Oltre ai tre reperti principali, al momento del rinvenimento la macchina si presentava in realtà sotto forma di un “puzzle” composto da oltre 90 frammenti minori. Con pazienza, i ricercatori misero a posto ogni tessera e vennero a capo della struttura originale del congegno: si trattava di un blocco delle dimensioni di circa 30 centimetri per 15, dello spessore di un libro, contenente una serie di ruote dentate e iscrizioni, per un totale di oltre 2000 caratteri. Attualmente, il reperto è conservato al Museo archeologico di Atene insieme a una sua ricostruzione moderna. La scoperta del funzionamento della macchina si deve soprattutto a Derek de Solla Price, che nel 1951 sottopose a un’attenta analisi ogni pezzo del congegno e notò le corrispondenze con il planetario di Archimede, attribuendo quindi la paternità della macchina al matematico siracusano.

Gli studi successivi sul meccanismo di Anticitera

Come dicevamo, dopo il lavoro di Price la comunità scientifica ha continuato ad analizzare la macchina, sfruttando anche le nuove tecnologie di analisi che nel frattempo diventavano disponibili, per cercare di svelarne tutti i segreti.
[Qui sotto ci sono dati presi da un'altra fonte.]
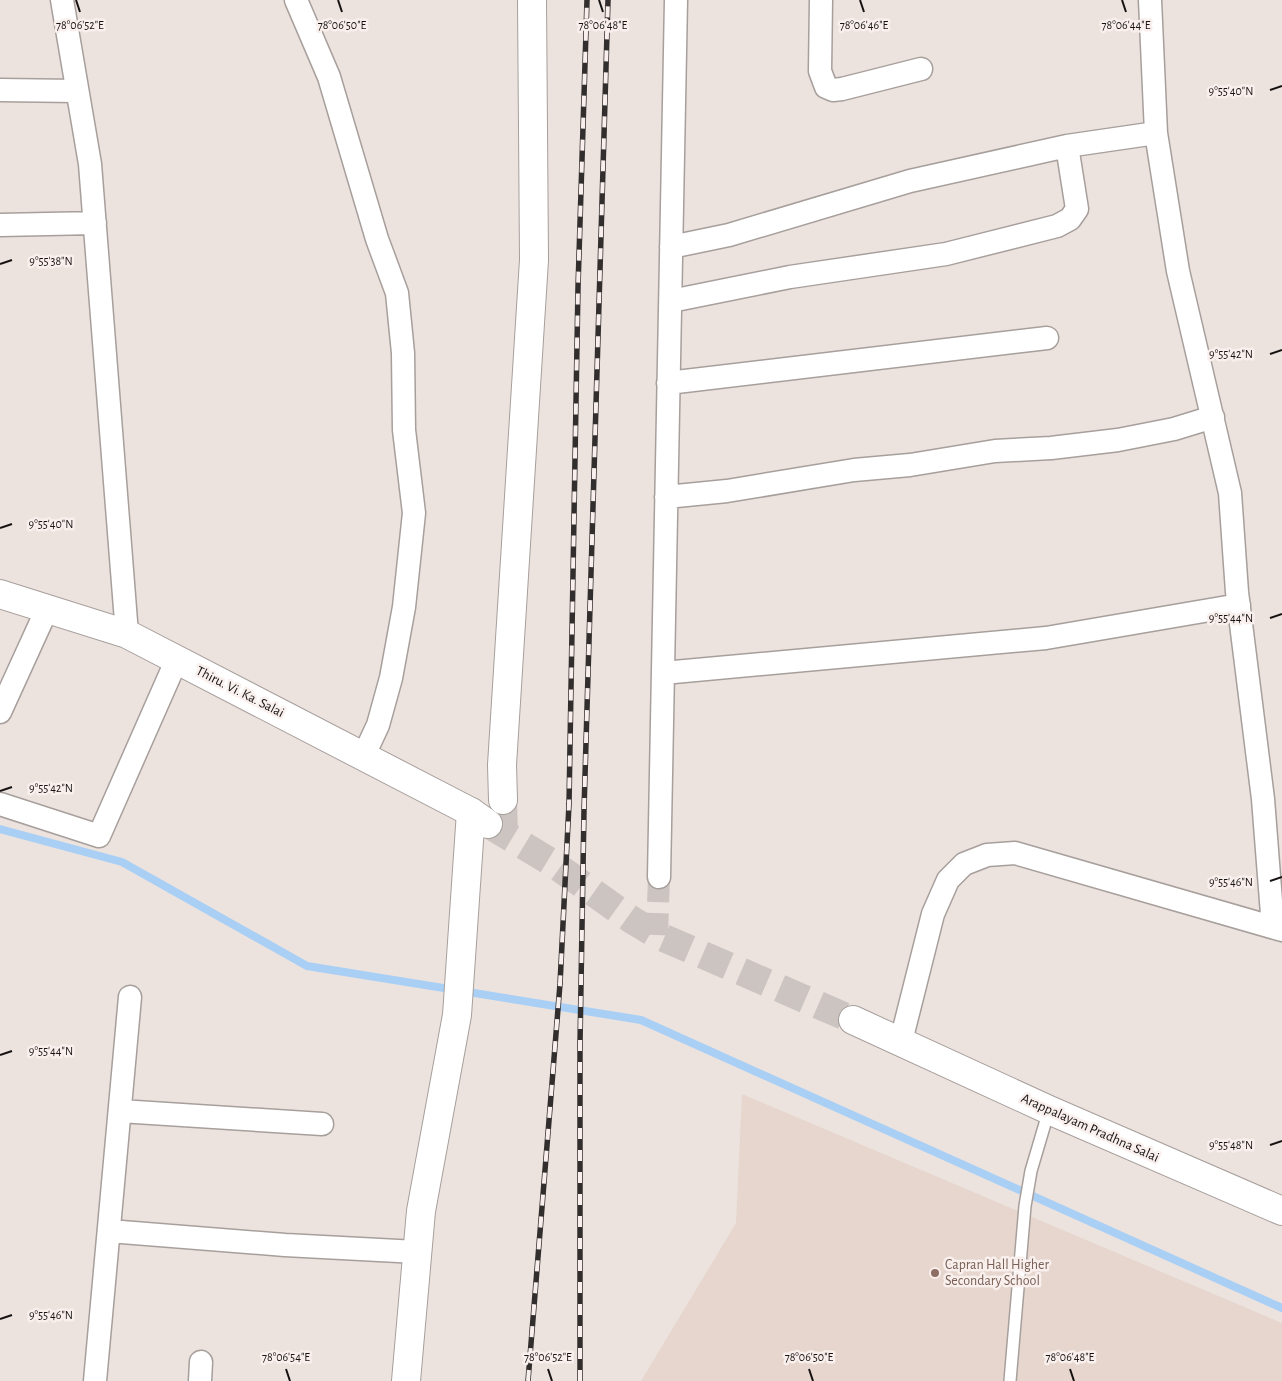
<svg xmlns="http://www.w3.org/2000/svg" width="1282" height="1381" viewBox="0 0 1282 1381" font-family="'Alegreya Sans',sans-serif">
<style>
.built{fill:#e6d6ce}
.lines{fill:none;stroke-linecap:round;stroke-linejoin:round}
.stream{stroke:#a9cff5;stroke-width:8}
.minor-tunnel{stroke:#ccc4c0;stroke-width:22;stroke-dasharray:22 11;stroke-linecap:butt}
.tertiary-tunnel{stroke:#ccc4c0;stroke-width:28;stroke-dasharray:28 14;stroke-linecap:butt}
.secondary-tunnel{stroke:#ccc4c0;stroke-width:28;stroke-dasharray:28 14;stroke-linecap:butt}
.service-casing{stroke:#a79f9c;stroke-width:14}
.minor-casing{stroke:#a79f9c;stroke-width:25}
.tertiary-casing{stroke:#a79f9c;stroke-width:30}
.secondary-casing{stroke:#a79f9c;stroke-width:30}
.service{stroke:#fff;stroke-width:11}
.minor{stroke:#fff;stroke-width:22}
.tertiary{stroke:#fff;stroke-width:28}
.secondary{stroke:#fff;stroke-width:28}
.rail-casing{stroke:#322e2d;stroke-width:5.5}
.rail{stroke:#f9f0ed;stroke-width:4;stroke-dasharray:11;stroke-linecap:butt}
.ticks{fill:none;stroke:#151211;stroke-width:2}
.education-dot{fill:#8d6e63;stroke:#f9f0ed;stroke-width:2}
.labels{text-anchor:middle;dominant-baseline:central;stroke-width:5;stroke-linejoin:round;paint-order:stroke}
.street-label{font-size:14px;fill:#151211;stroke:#f9f0ed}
.education-label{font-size:14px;fill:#785e54;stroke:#f9f0ed;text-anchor:start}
.ticks-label{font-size:12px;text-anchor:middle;fill:#151211;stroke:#f9f0ed;stroke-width:5;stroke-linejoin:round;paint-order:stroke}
</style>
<rect width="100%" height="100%" fill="#ece3df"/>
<path class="built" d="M742,1094L1282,1323V1381H641L736,1223Z"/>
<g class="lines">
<path class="stream" d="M0,829L122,862L307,966L641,1020L1282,1308"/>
<path class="minor-tunnel" d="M657,935L659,877"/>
<path class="tertiary-tunnel" d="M503,800L504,835"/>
<path class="secondary-tunnel" d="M488,824L551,862L632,920L657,935L853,1020"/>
<g class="service-casing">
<path id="service" d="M1010,1381L1025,1206L1031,1171L1049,1110"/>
</g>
<g class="minor-casing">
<path id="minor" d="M62,0L90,164L127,634
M296,0L329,77L377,239L397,293L403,353L404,430L414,513L404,607L391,678L378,725L364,755
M821,0L820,71L826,87L833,90L842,89L921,69
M1150,0L1156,133L1178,271L1230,493L1237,592L1263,799L1273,927
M0,90L77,91
M0,225L95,223
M671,247L729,235L910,181L1067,146L1156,133
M671,301L790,277L946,254L1057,226L1070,219L1077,209L1067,146
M668,383L1047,338
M666,497L727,491L854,470L910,465L995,451L1051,448L1118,440L1174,429L1213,417
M663,673L1046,638L1239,605
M0,712L47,609
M0,804L99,836L177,659
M659,877L676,0
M901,1041L933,914L948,880L964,864L987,855L1015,853L1282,930
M120,1111L322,1124
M109,1231L285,1245L417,1252
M95,1381L130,997
M200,1381L201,1362"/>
</g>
<g class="tertiary-casing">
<path id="tertiary" d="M503,800L502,765L534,260L532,0
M406,1381L421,1211L457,1015L471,812"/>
</g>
<g class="secondary-casing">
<path id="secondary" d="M0,594L127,634L471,812L488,824
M853,1020L1049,1110L1282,1211"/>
</g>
<use href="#service" class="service"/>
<use href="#minor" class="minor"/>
<use href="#tertiary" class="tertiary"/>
<use href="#secondary" class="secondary"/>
<g class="rail-casing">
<path id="rail" d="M528,1381L560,984L569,804L578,287L587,0
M580,1381V1044L584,810L608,0"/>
</g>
<use href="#rail" class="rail"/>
</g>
<path class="ticks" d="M76,0L80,12M338,0L342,12M599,0L603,12M860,0L864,12M1122,0L1126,12M1270,90L1282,86M0,264L12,260M1270,354L1282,350M0,528L12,524M1270,618L1282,614M0,791L12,787M1270,881L1282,877M0,1055L12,1051M1270,1145L1282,1141M0,1319L12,1315M286,1369L290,1381M548,1369L552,1381M809,1369L813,1381M1070,1369L1074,1381"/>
<circle class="education-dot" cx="935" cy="1273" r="5"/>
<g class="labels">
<g class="street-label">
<text transform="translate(240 692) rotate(27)">Thiru. Vi. Ka. Salai</text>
<text transform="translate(1090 1128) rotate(24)">Arappalayam Pradhna Salai</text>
</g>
<g class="education-label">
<text x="945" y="1265">Capran Hall Higher<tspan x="945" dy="16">Secondary School</tspan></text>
</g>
</g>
<g class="ticks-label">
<text x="1126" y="29">78°06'44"E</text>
<text x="80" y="29">78°06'52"E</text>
<text x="342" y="29">78°06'50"E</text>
<text x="603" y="29">78°06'48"E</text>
<text x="864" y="29">78°06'46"E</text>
<text x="1231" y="95">9°55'40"N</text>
<text x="51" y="265">9°55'38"N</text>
<text x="1231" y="358">9°55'42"N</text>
<text x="51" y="528">9°55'40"N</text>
<text x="1231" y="622">9°55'44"N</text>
<text x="51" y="792">9°55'42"N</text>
<text x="1231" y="886">9°55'46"N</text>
<text x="51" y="1055">9°55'44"N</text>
<text x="1231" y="1149">9°55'48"N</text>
<text x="51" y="1319">9°55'46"N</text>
<text x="286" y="1361">78°06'54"E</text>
<text x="548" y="1361">78°06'52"E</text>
<text x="809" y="1361">78°06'50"E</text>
<text x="1070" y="1361">78°06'48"E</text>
</g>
</svg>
Grazie alle scansioni a raggi X, si riuscì per esempio a comprendere l’esatta posizione dei frammenti, creando connessioni tra ruote e dentelli e comprendendo che essi servivano a calcolare il moto di Sole, Luna e pianeti nei diversi giorni dell’anno: “Le scansioni computerizzate ai raggi X – si legge per esempio in uno studio pubblicato nel 2021 sulla rivista Naturehanno svelato diverse iscrizioni che descrivono il moto del Sole, della Luna e di tutti e cinque i pianeti conosciuti all’epoca”. Un altro lavoro, pubblicato sulla rivista del British Horological Institute sempre nel 2021, aveva svelato che una serie di fori posti a distanze regolari sotto una delle ruote del meccanismo (di cui purtroppo ci è rimasto solo un frammento) era stata etichettata con i nomi dei mesi egiziani incisi in greco antico. Sempre quest’ultimo lavoro descriveva la macchina di Anticitera come “un congegno interdisciplinare, una creazione geniale che combina concetti dell’astronomia babilonese, della matematica dell’Accademia di Platone e delle teorie astronomiche dell’antica Grecia”. Un altro studio ha addirittura scoperto un meccanismo in grado di prevedere le eclissi di Luna e un piccolo quadrante per la datazione dei giochi olimpici.

Il nuovo lavoro

Il lavoro appena pubblicato aggiunge altri interessanti dettagli alla nostra conoscenza della macchina, e in particolare sulla disposizione dei fori di cui parlavamo prima. “I fori – dicono gli autori – sono posizionati con una precisione che ha certamente richiesto un’abilità manuale e una conoscenza astronomica molto approfondita”. Come accennavamo, i ricercatori hanno analizzato la macchina usando due tecniche di analisi statistica “prese in prestito” dal loro campo di ricerca, che è quello delle onde gravitazionali, di cui si sono serviti per cercare di inferire il numero e la posizione dei fori mancanti. In questo modo, hanno scoperto che l’anello presentava probabilmente 354 buchi e non 365, ossia che servisse per tener traccia del calendario lunare e non di quello solare. “Verso la fine dell’anno scorso – racconta ancora Graham Woan, uno dei due autori del lavoro – un collega mi ha mostrato i dati recuperati da Chris Busidelic, uno youtuber che stava cercando di costruire una replica dell’anello incompleto e di capire quanti buchi contenesse. Mi è sembrato un problema interessante, un problema che avrei potuto provare a risolvere con approcci diversi durante le vacanze di Natale, quindi ho usato alcune tecniche statistiche per rispondere alla domanda di Busidelic”. Alla questione si è appassionato anche il collega Joseph Bayley, che ha proposto di servirsi di un metodo usato per analizzare i segnali di Ligo, l’interferometro usato per la rilevazione delle onde gravitazionali. In questo modo, i due hanno ottenuto un set probabilistico di risultati: “La configurazione più probabile per l’anello è quella di 354 o 355 buchi, praticati su un cerchio di 77,1 millimetri di raggio, con una stima di errore di circa un terzo di millimetro. La nostra analisi, inoltre, ha mostrato che i fori erano stati praticati con precisione straordinaria: l’‘errore’ medio sulla posizione di ogni buco era di appena 0,028 millimetri”.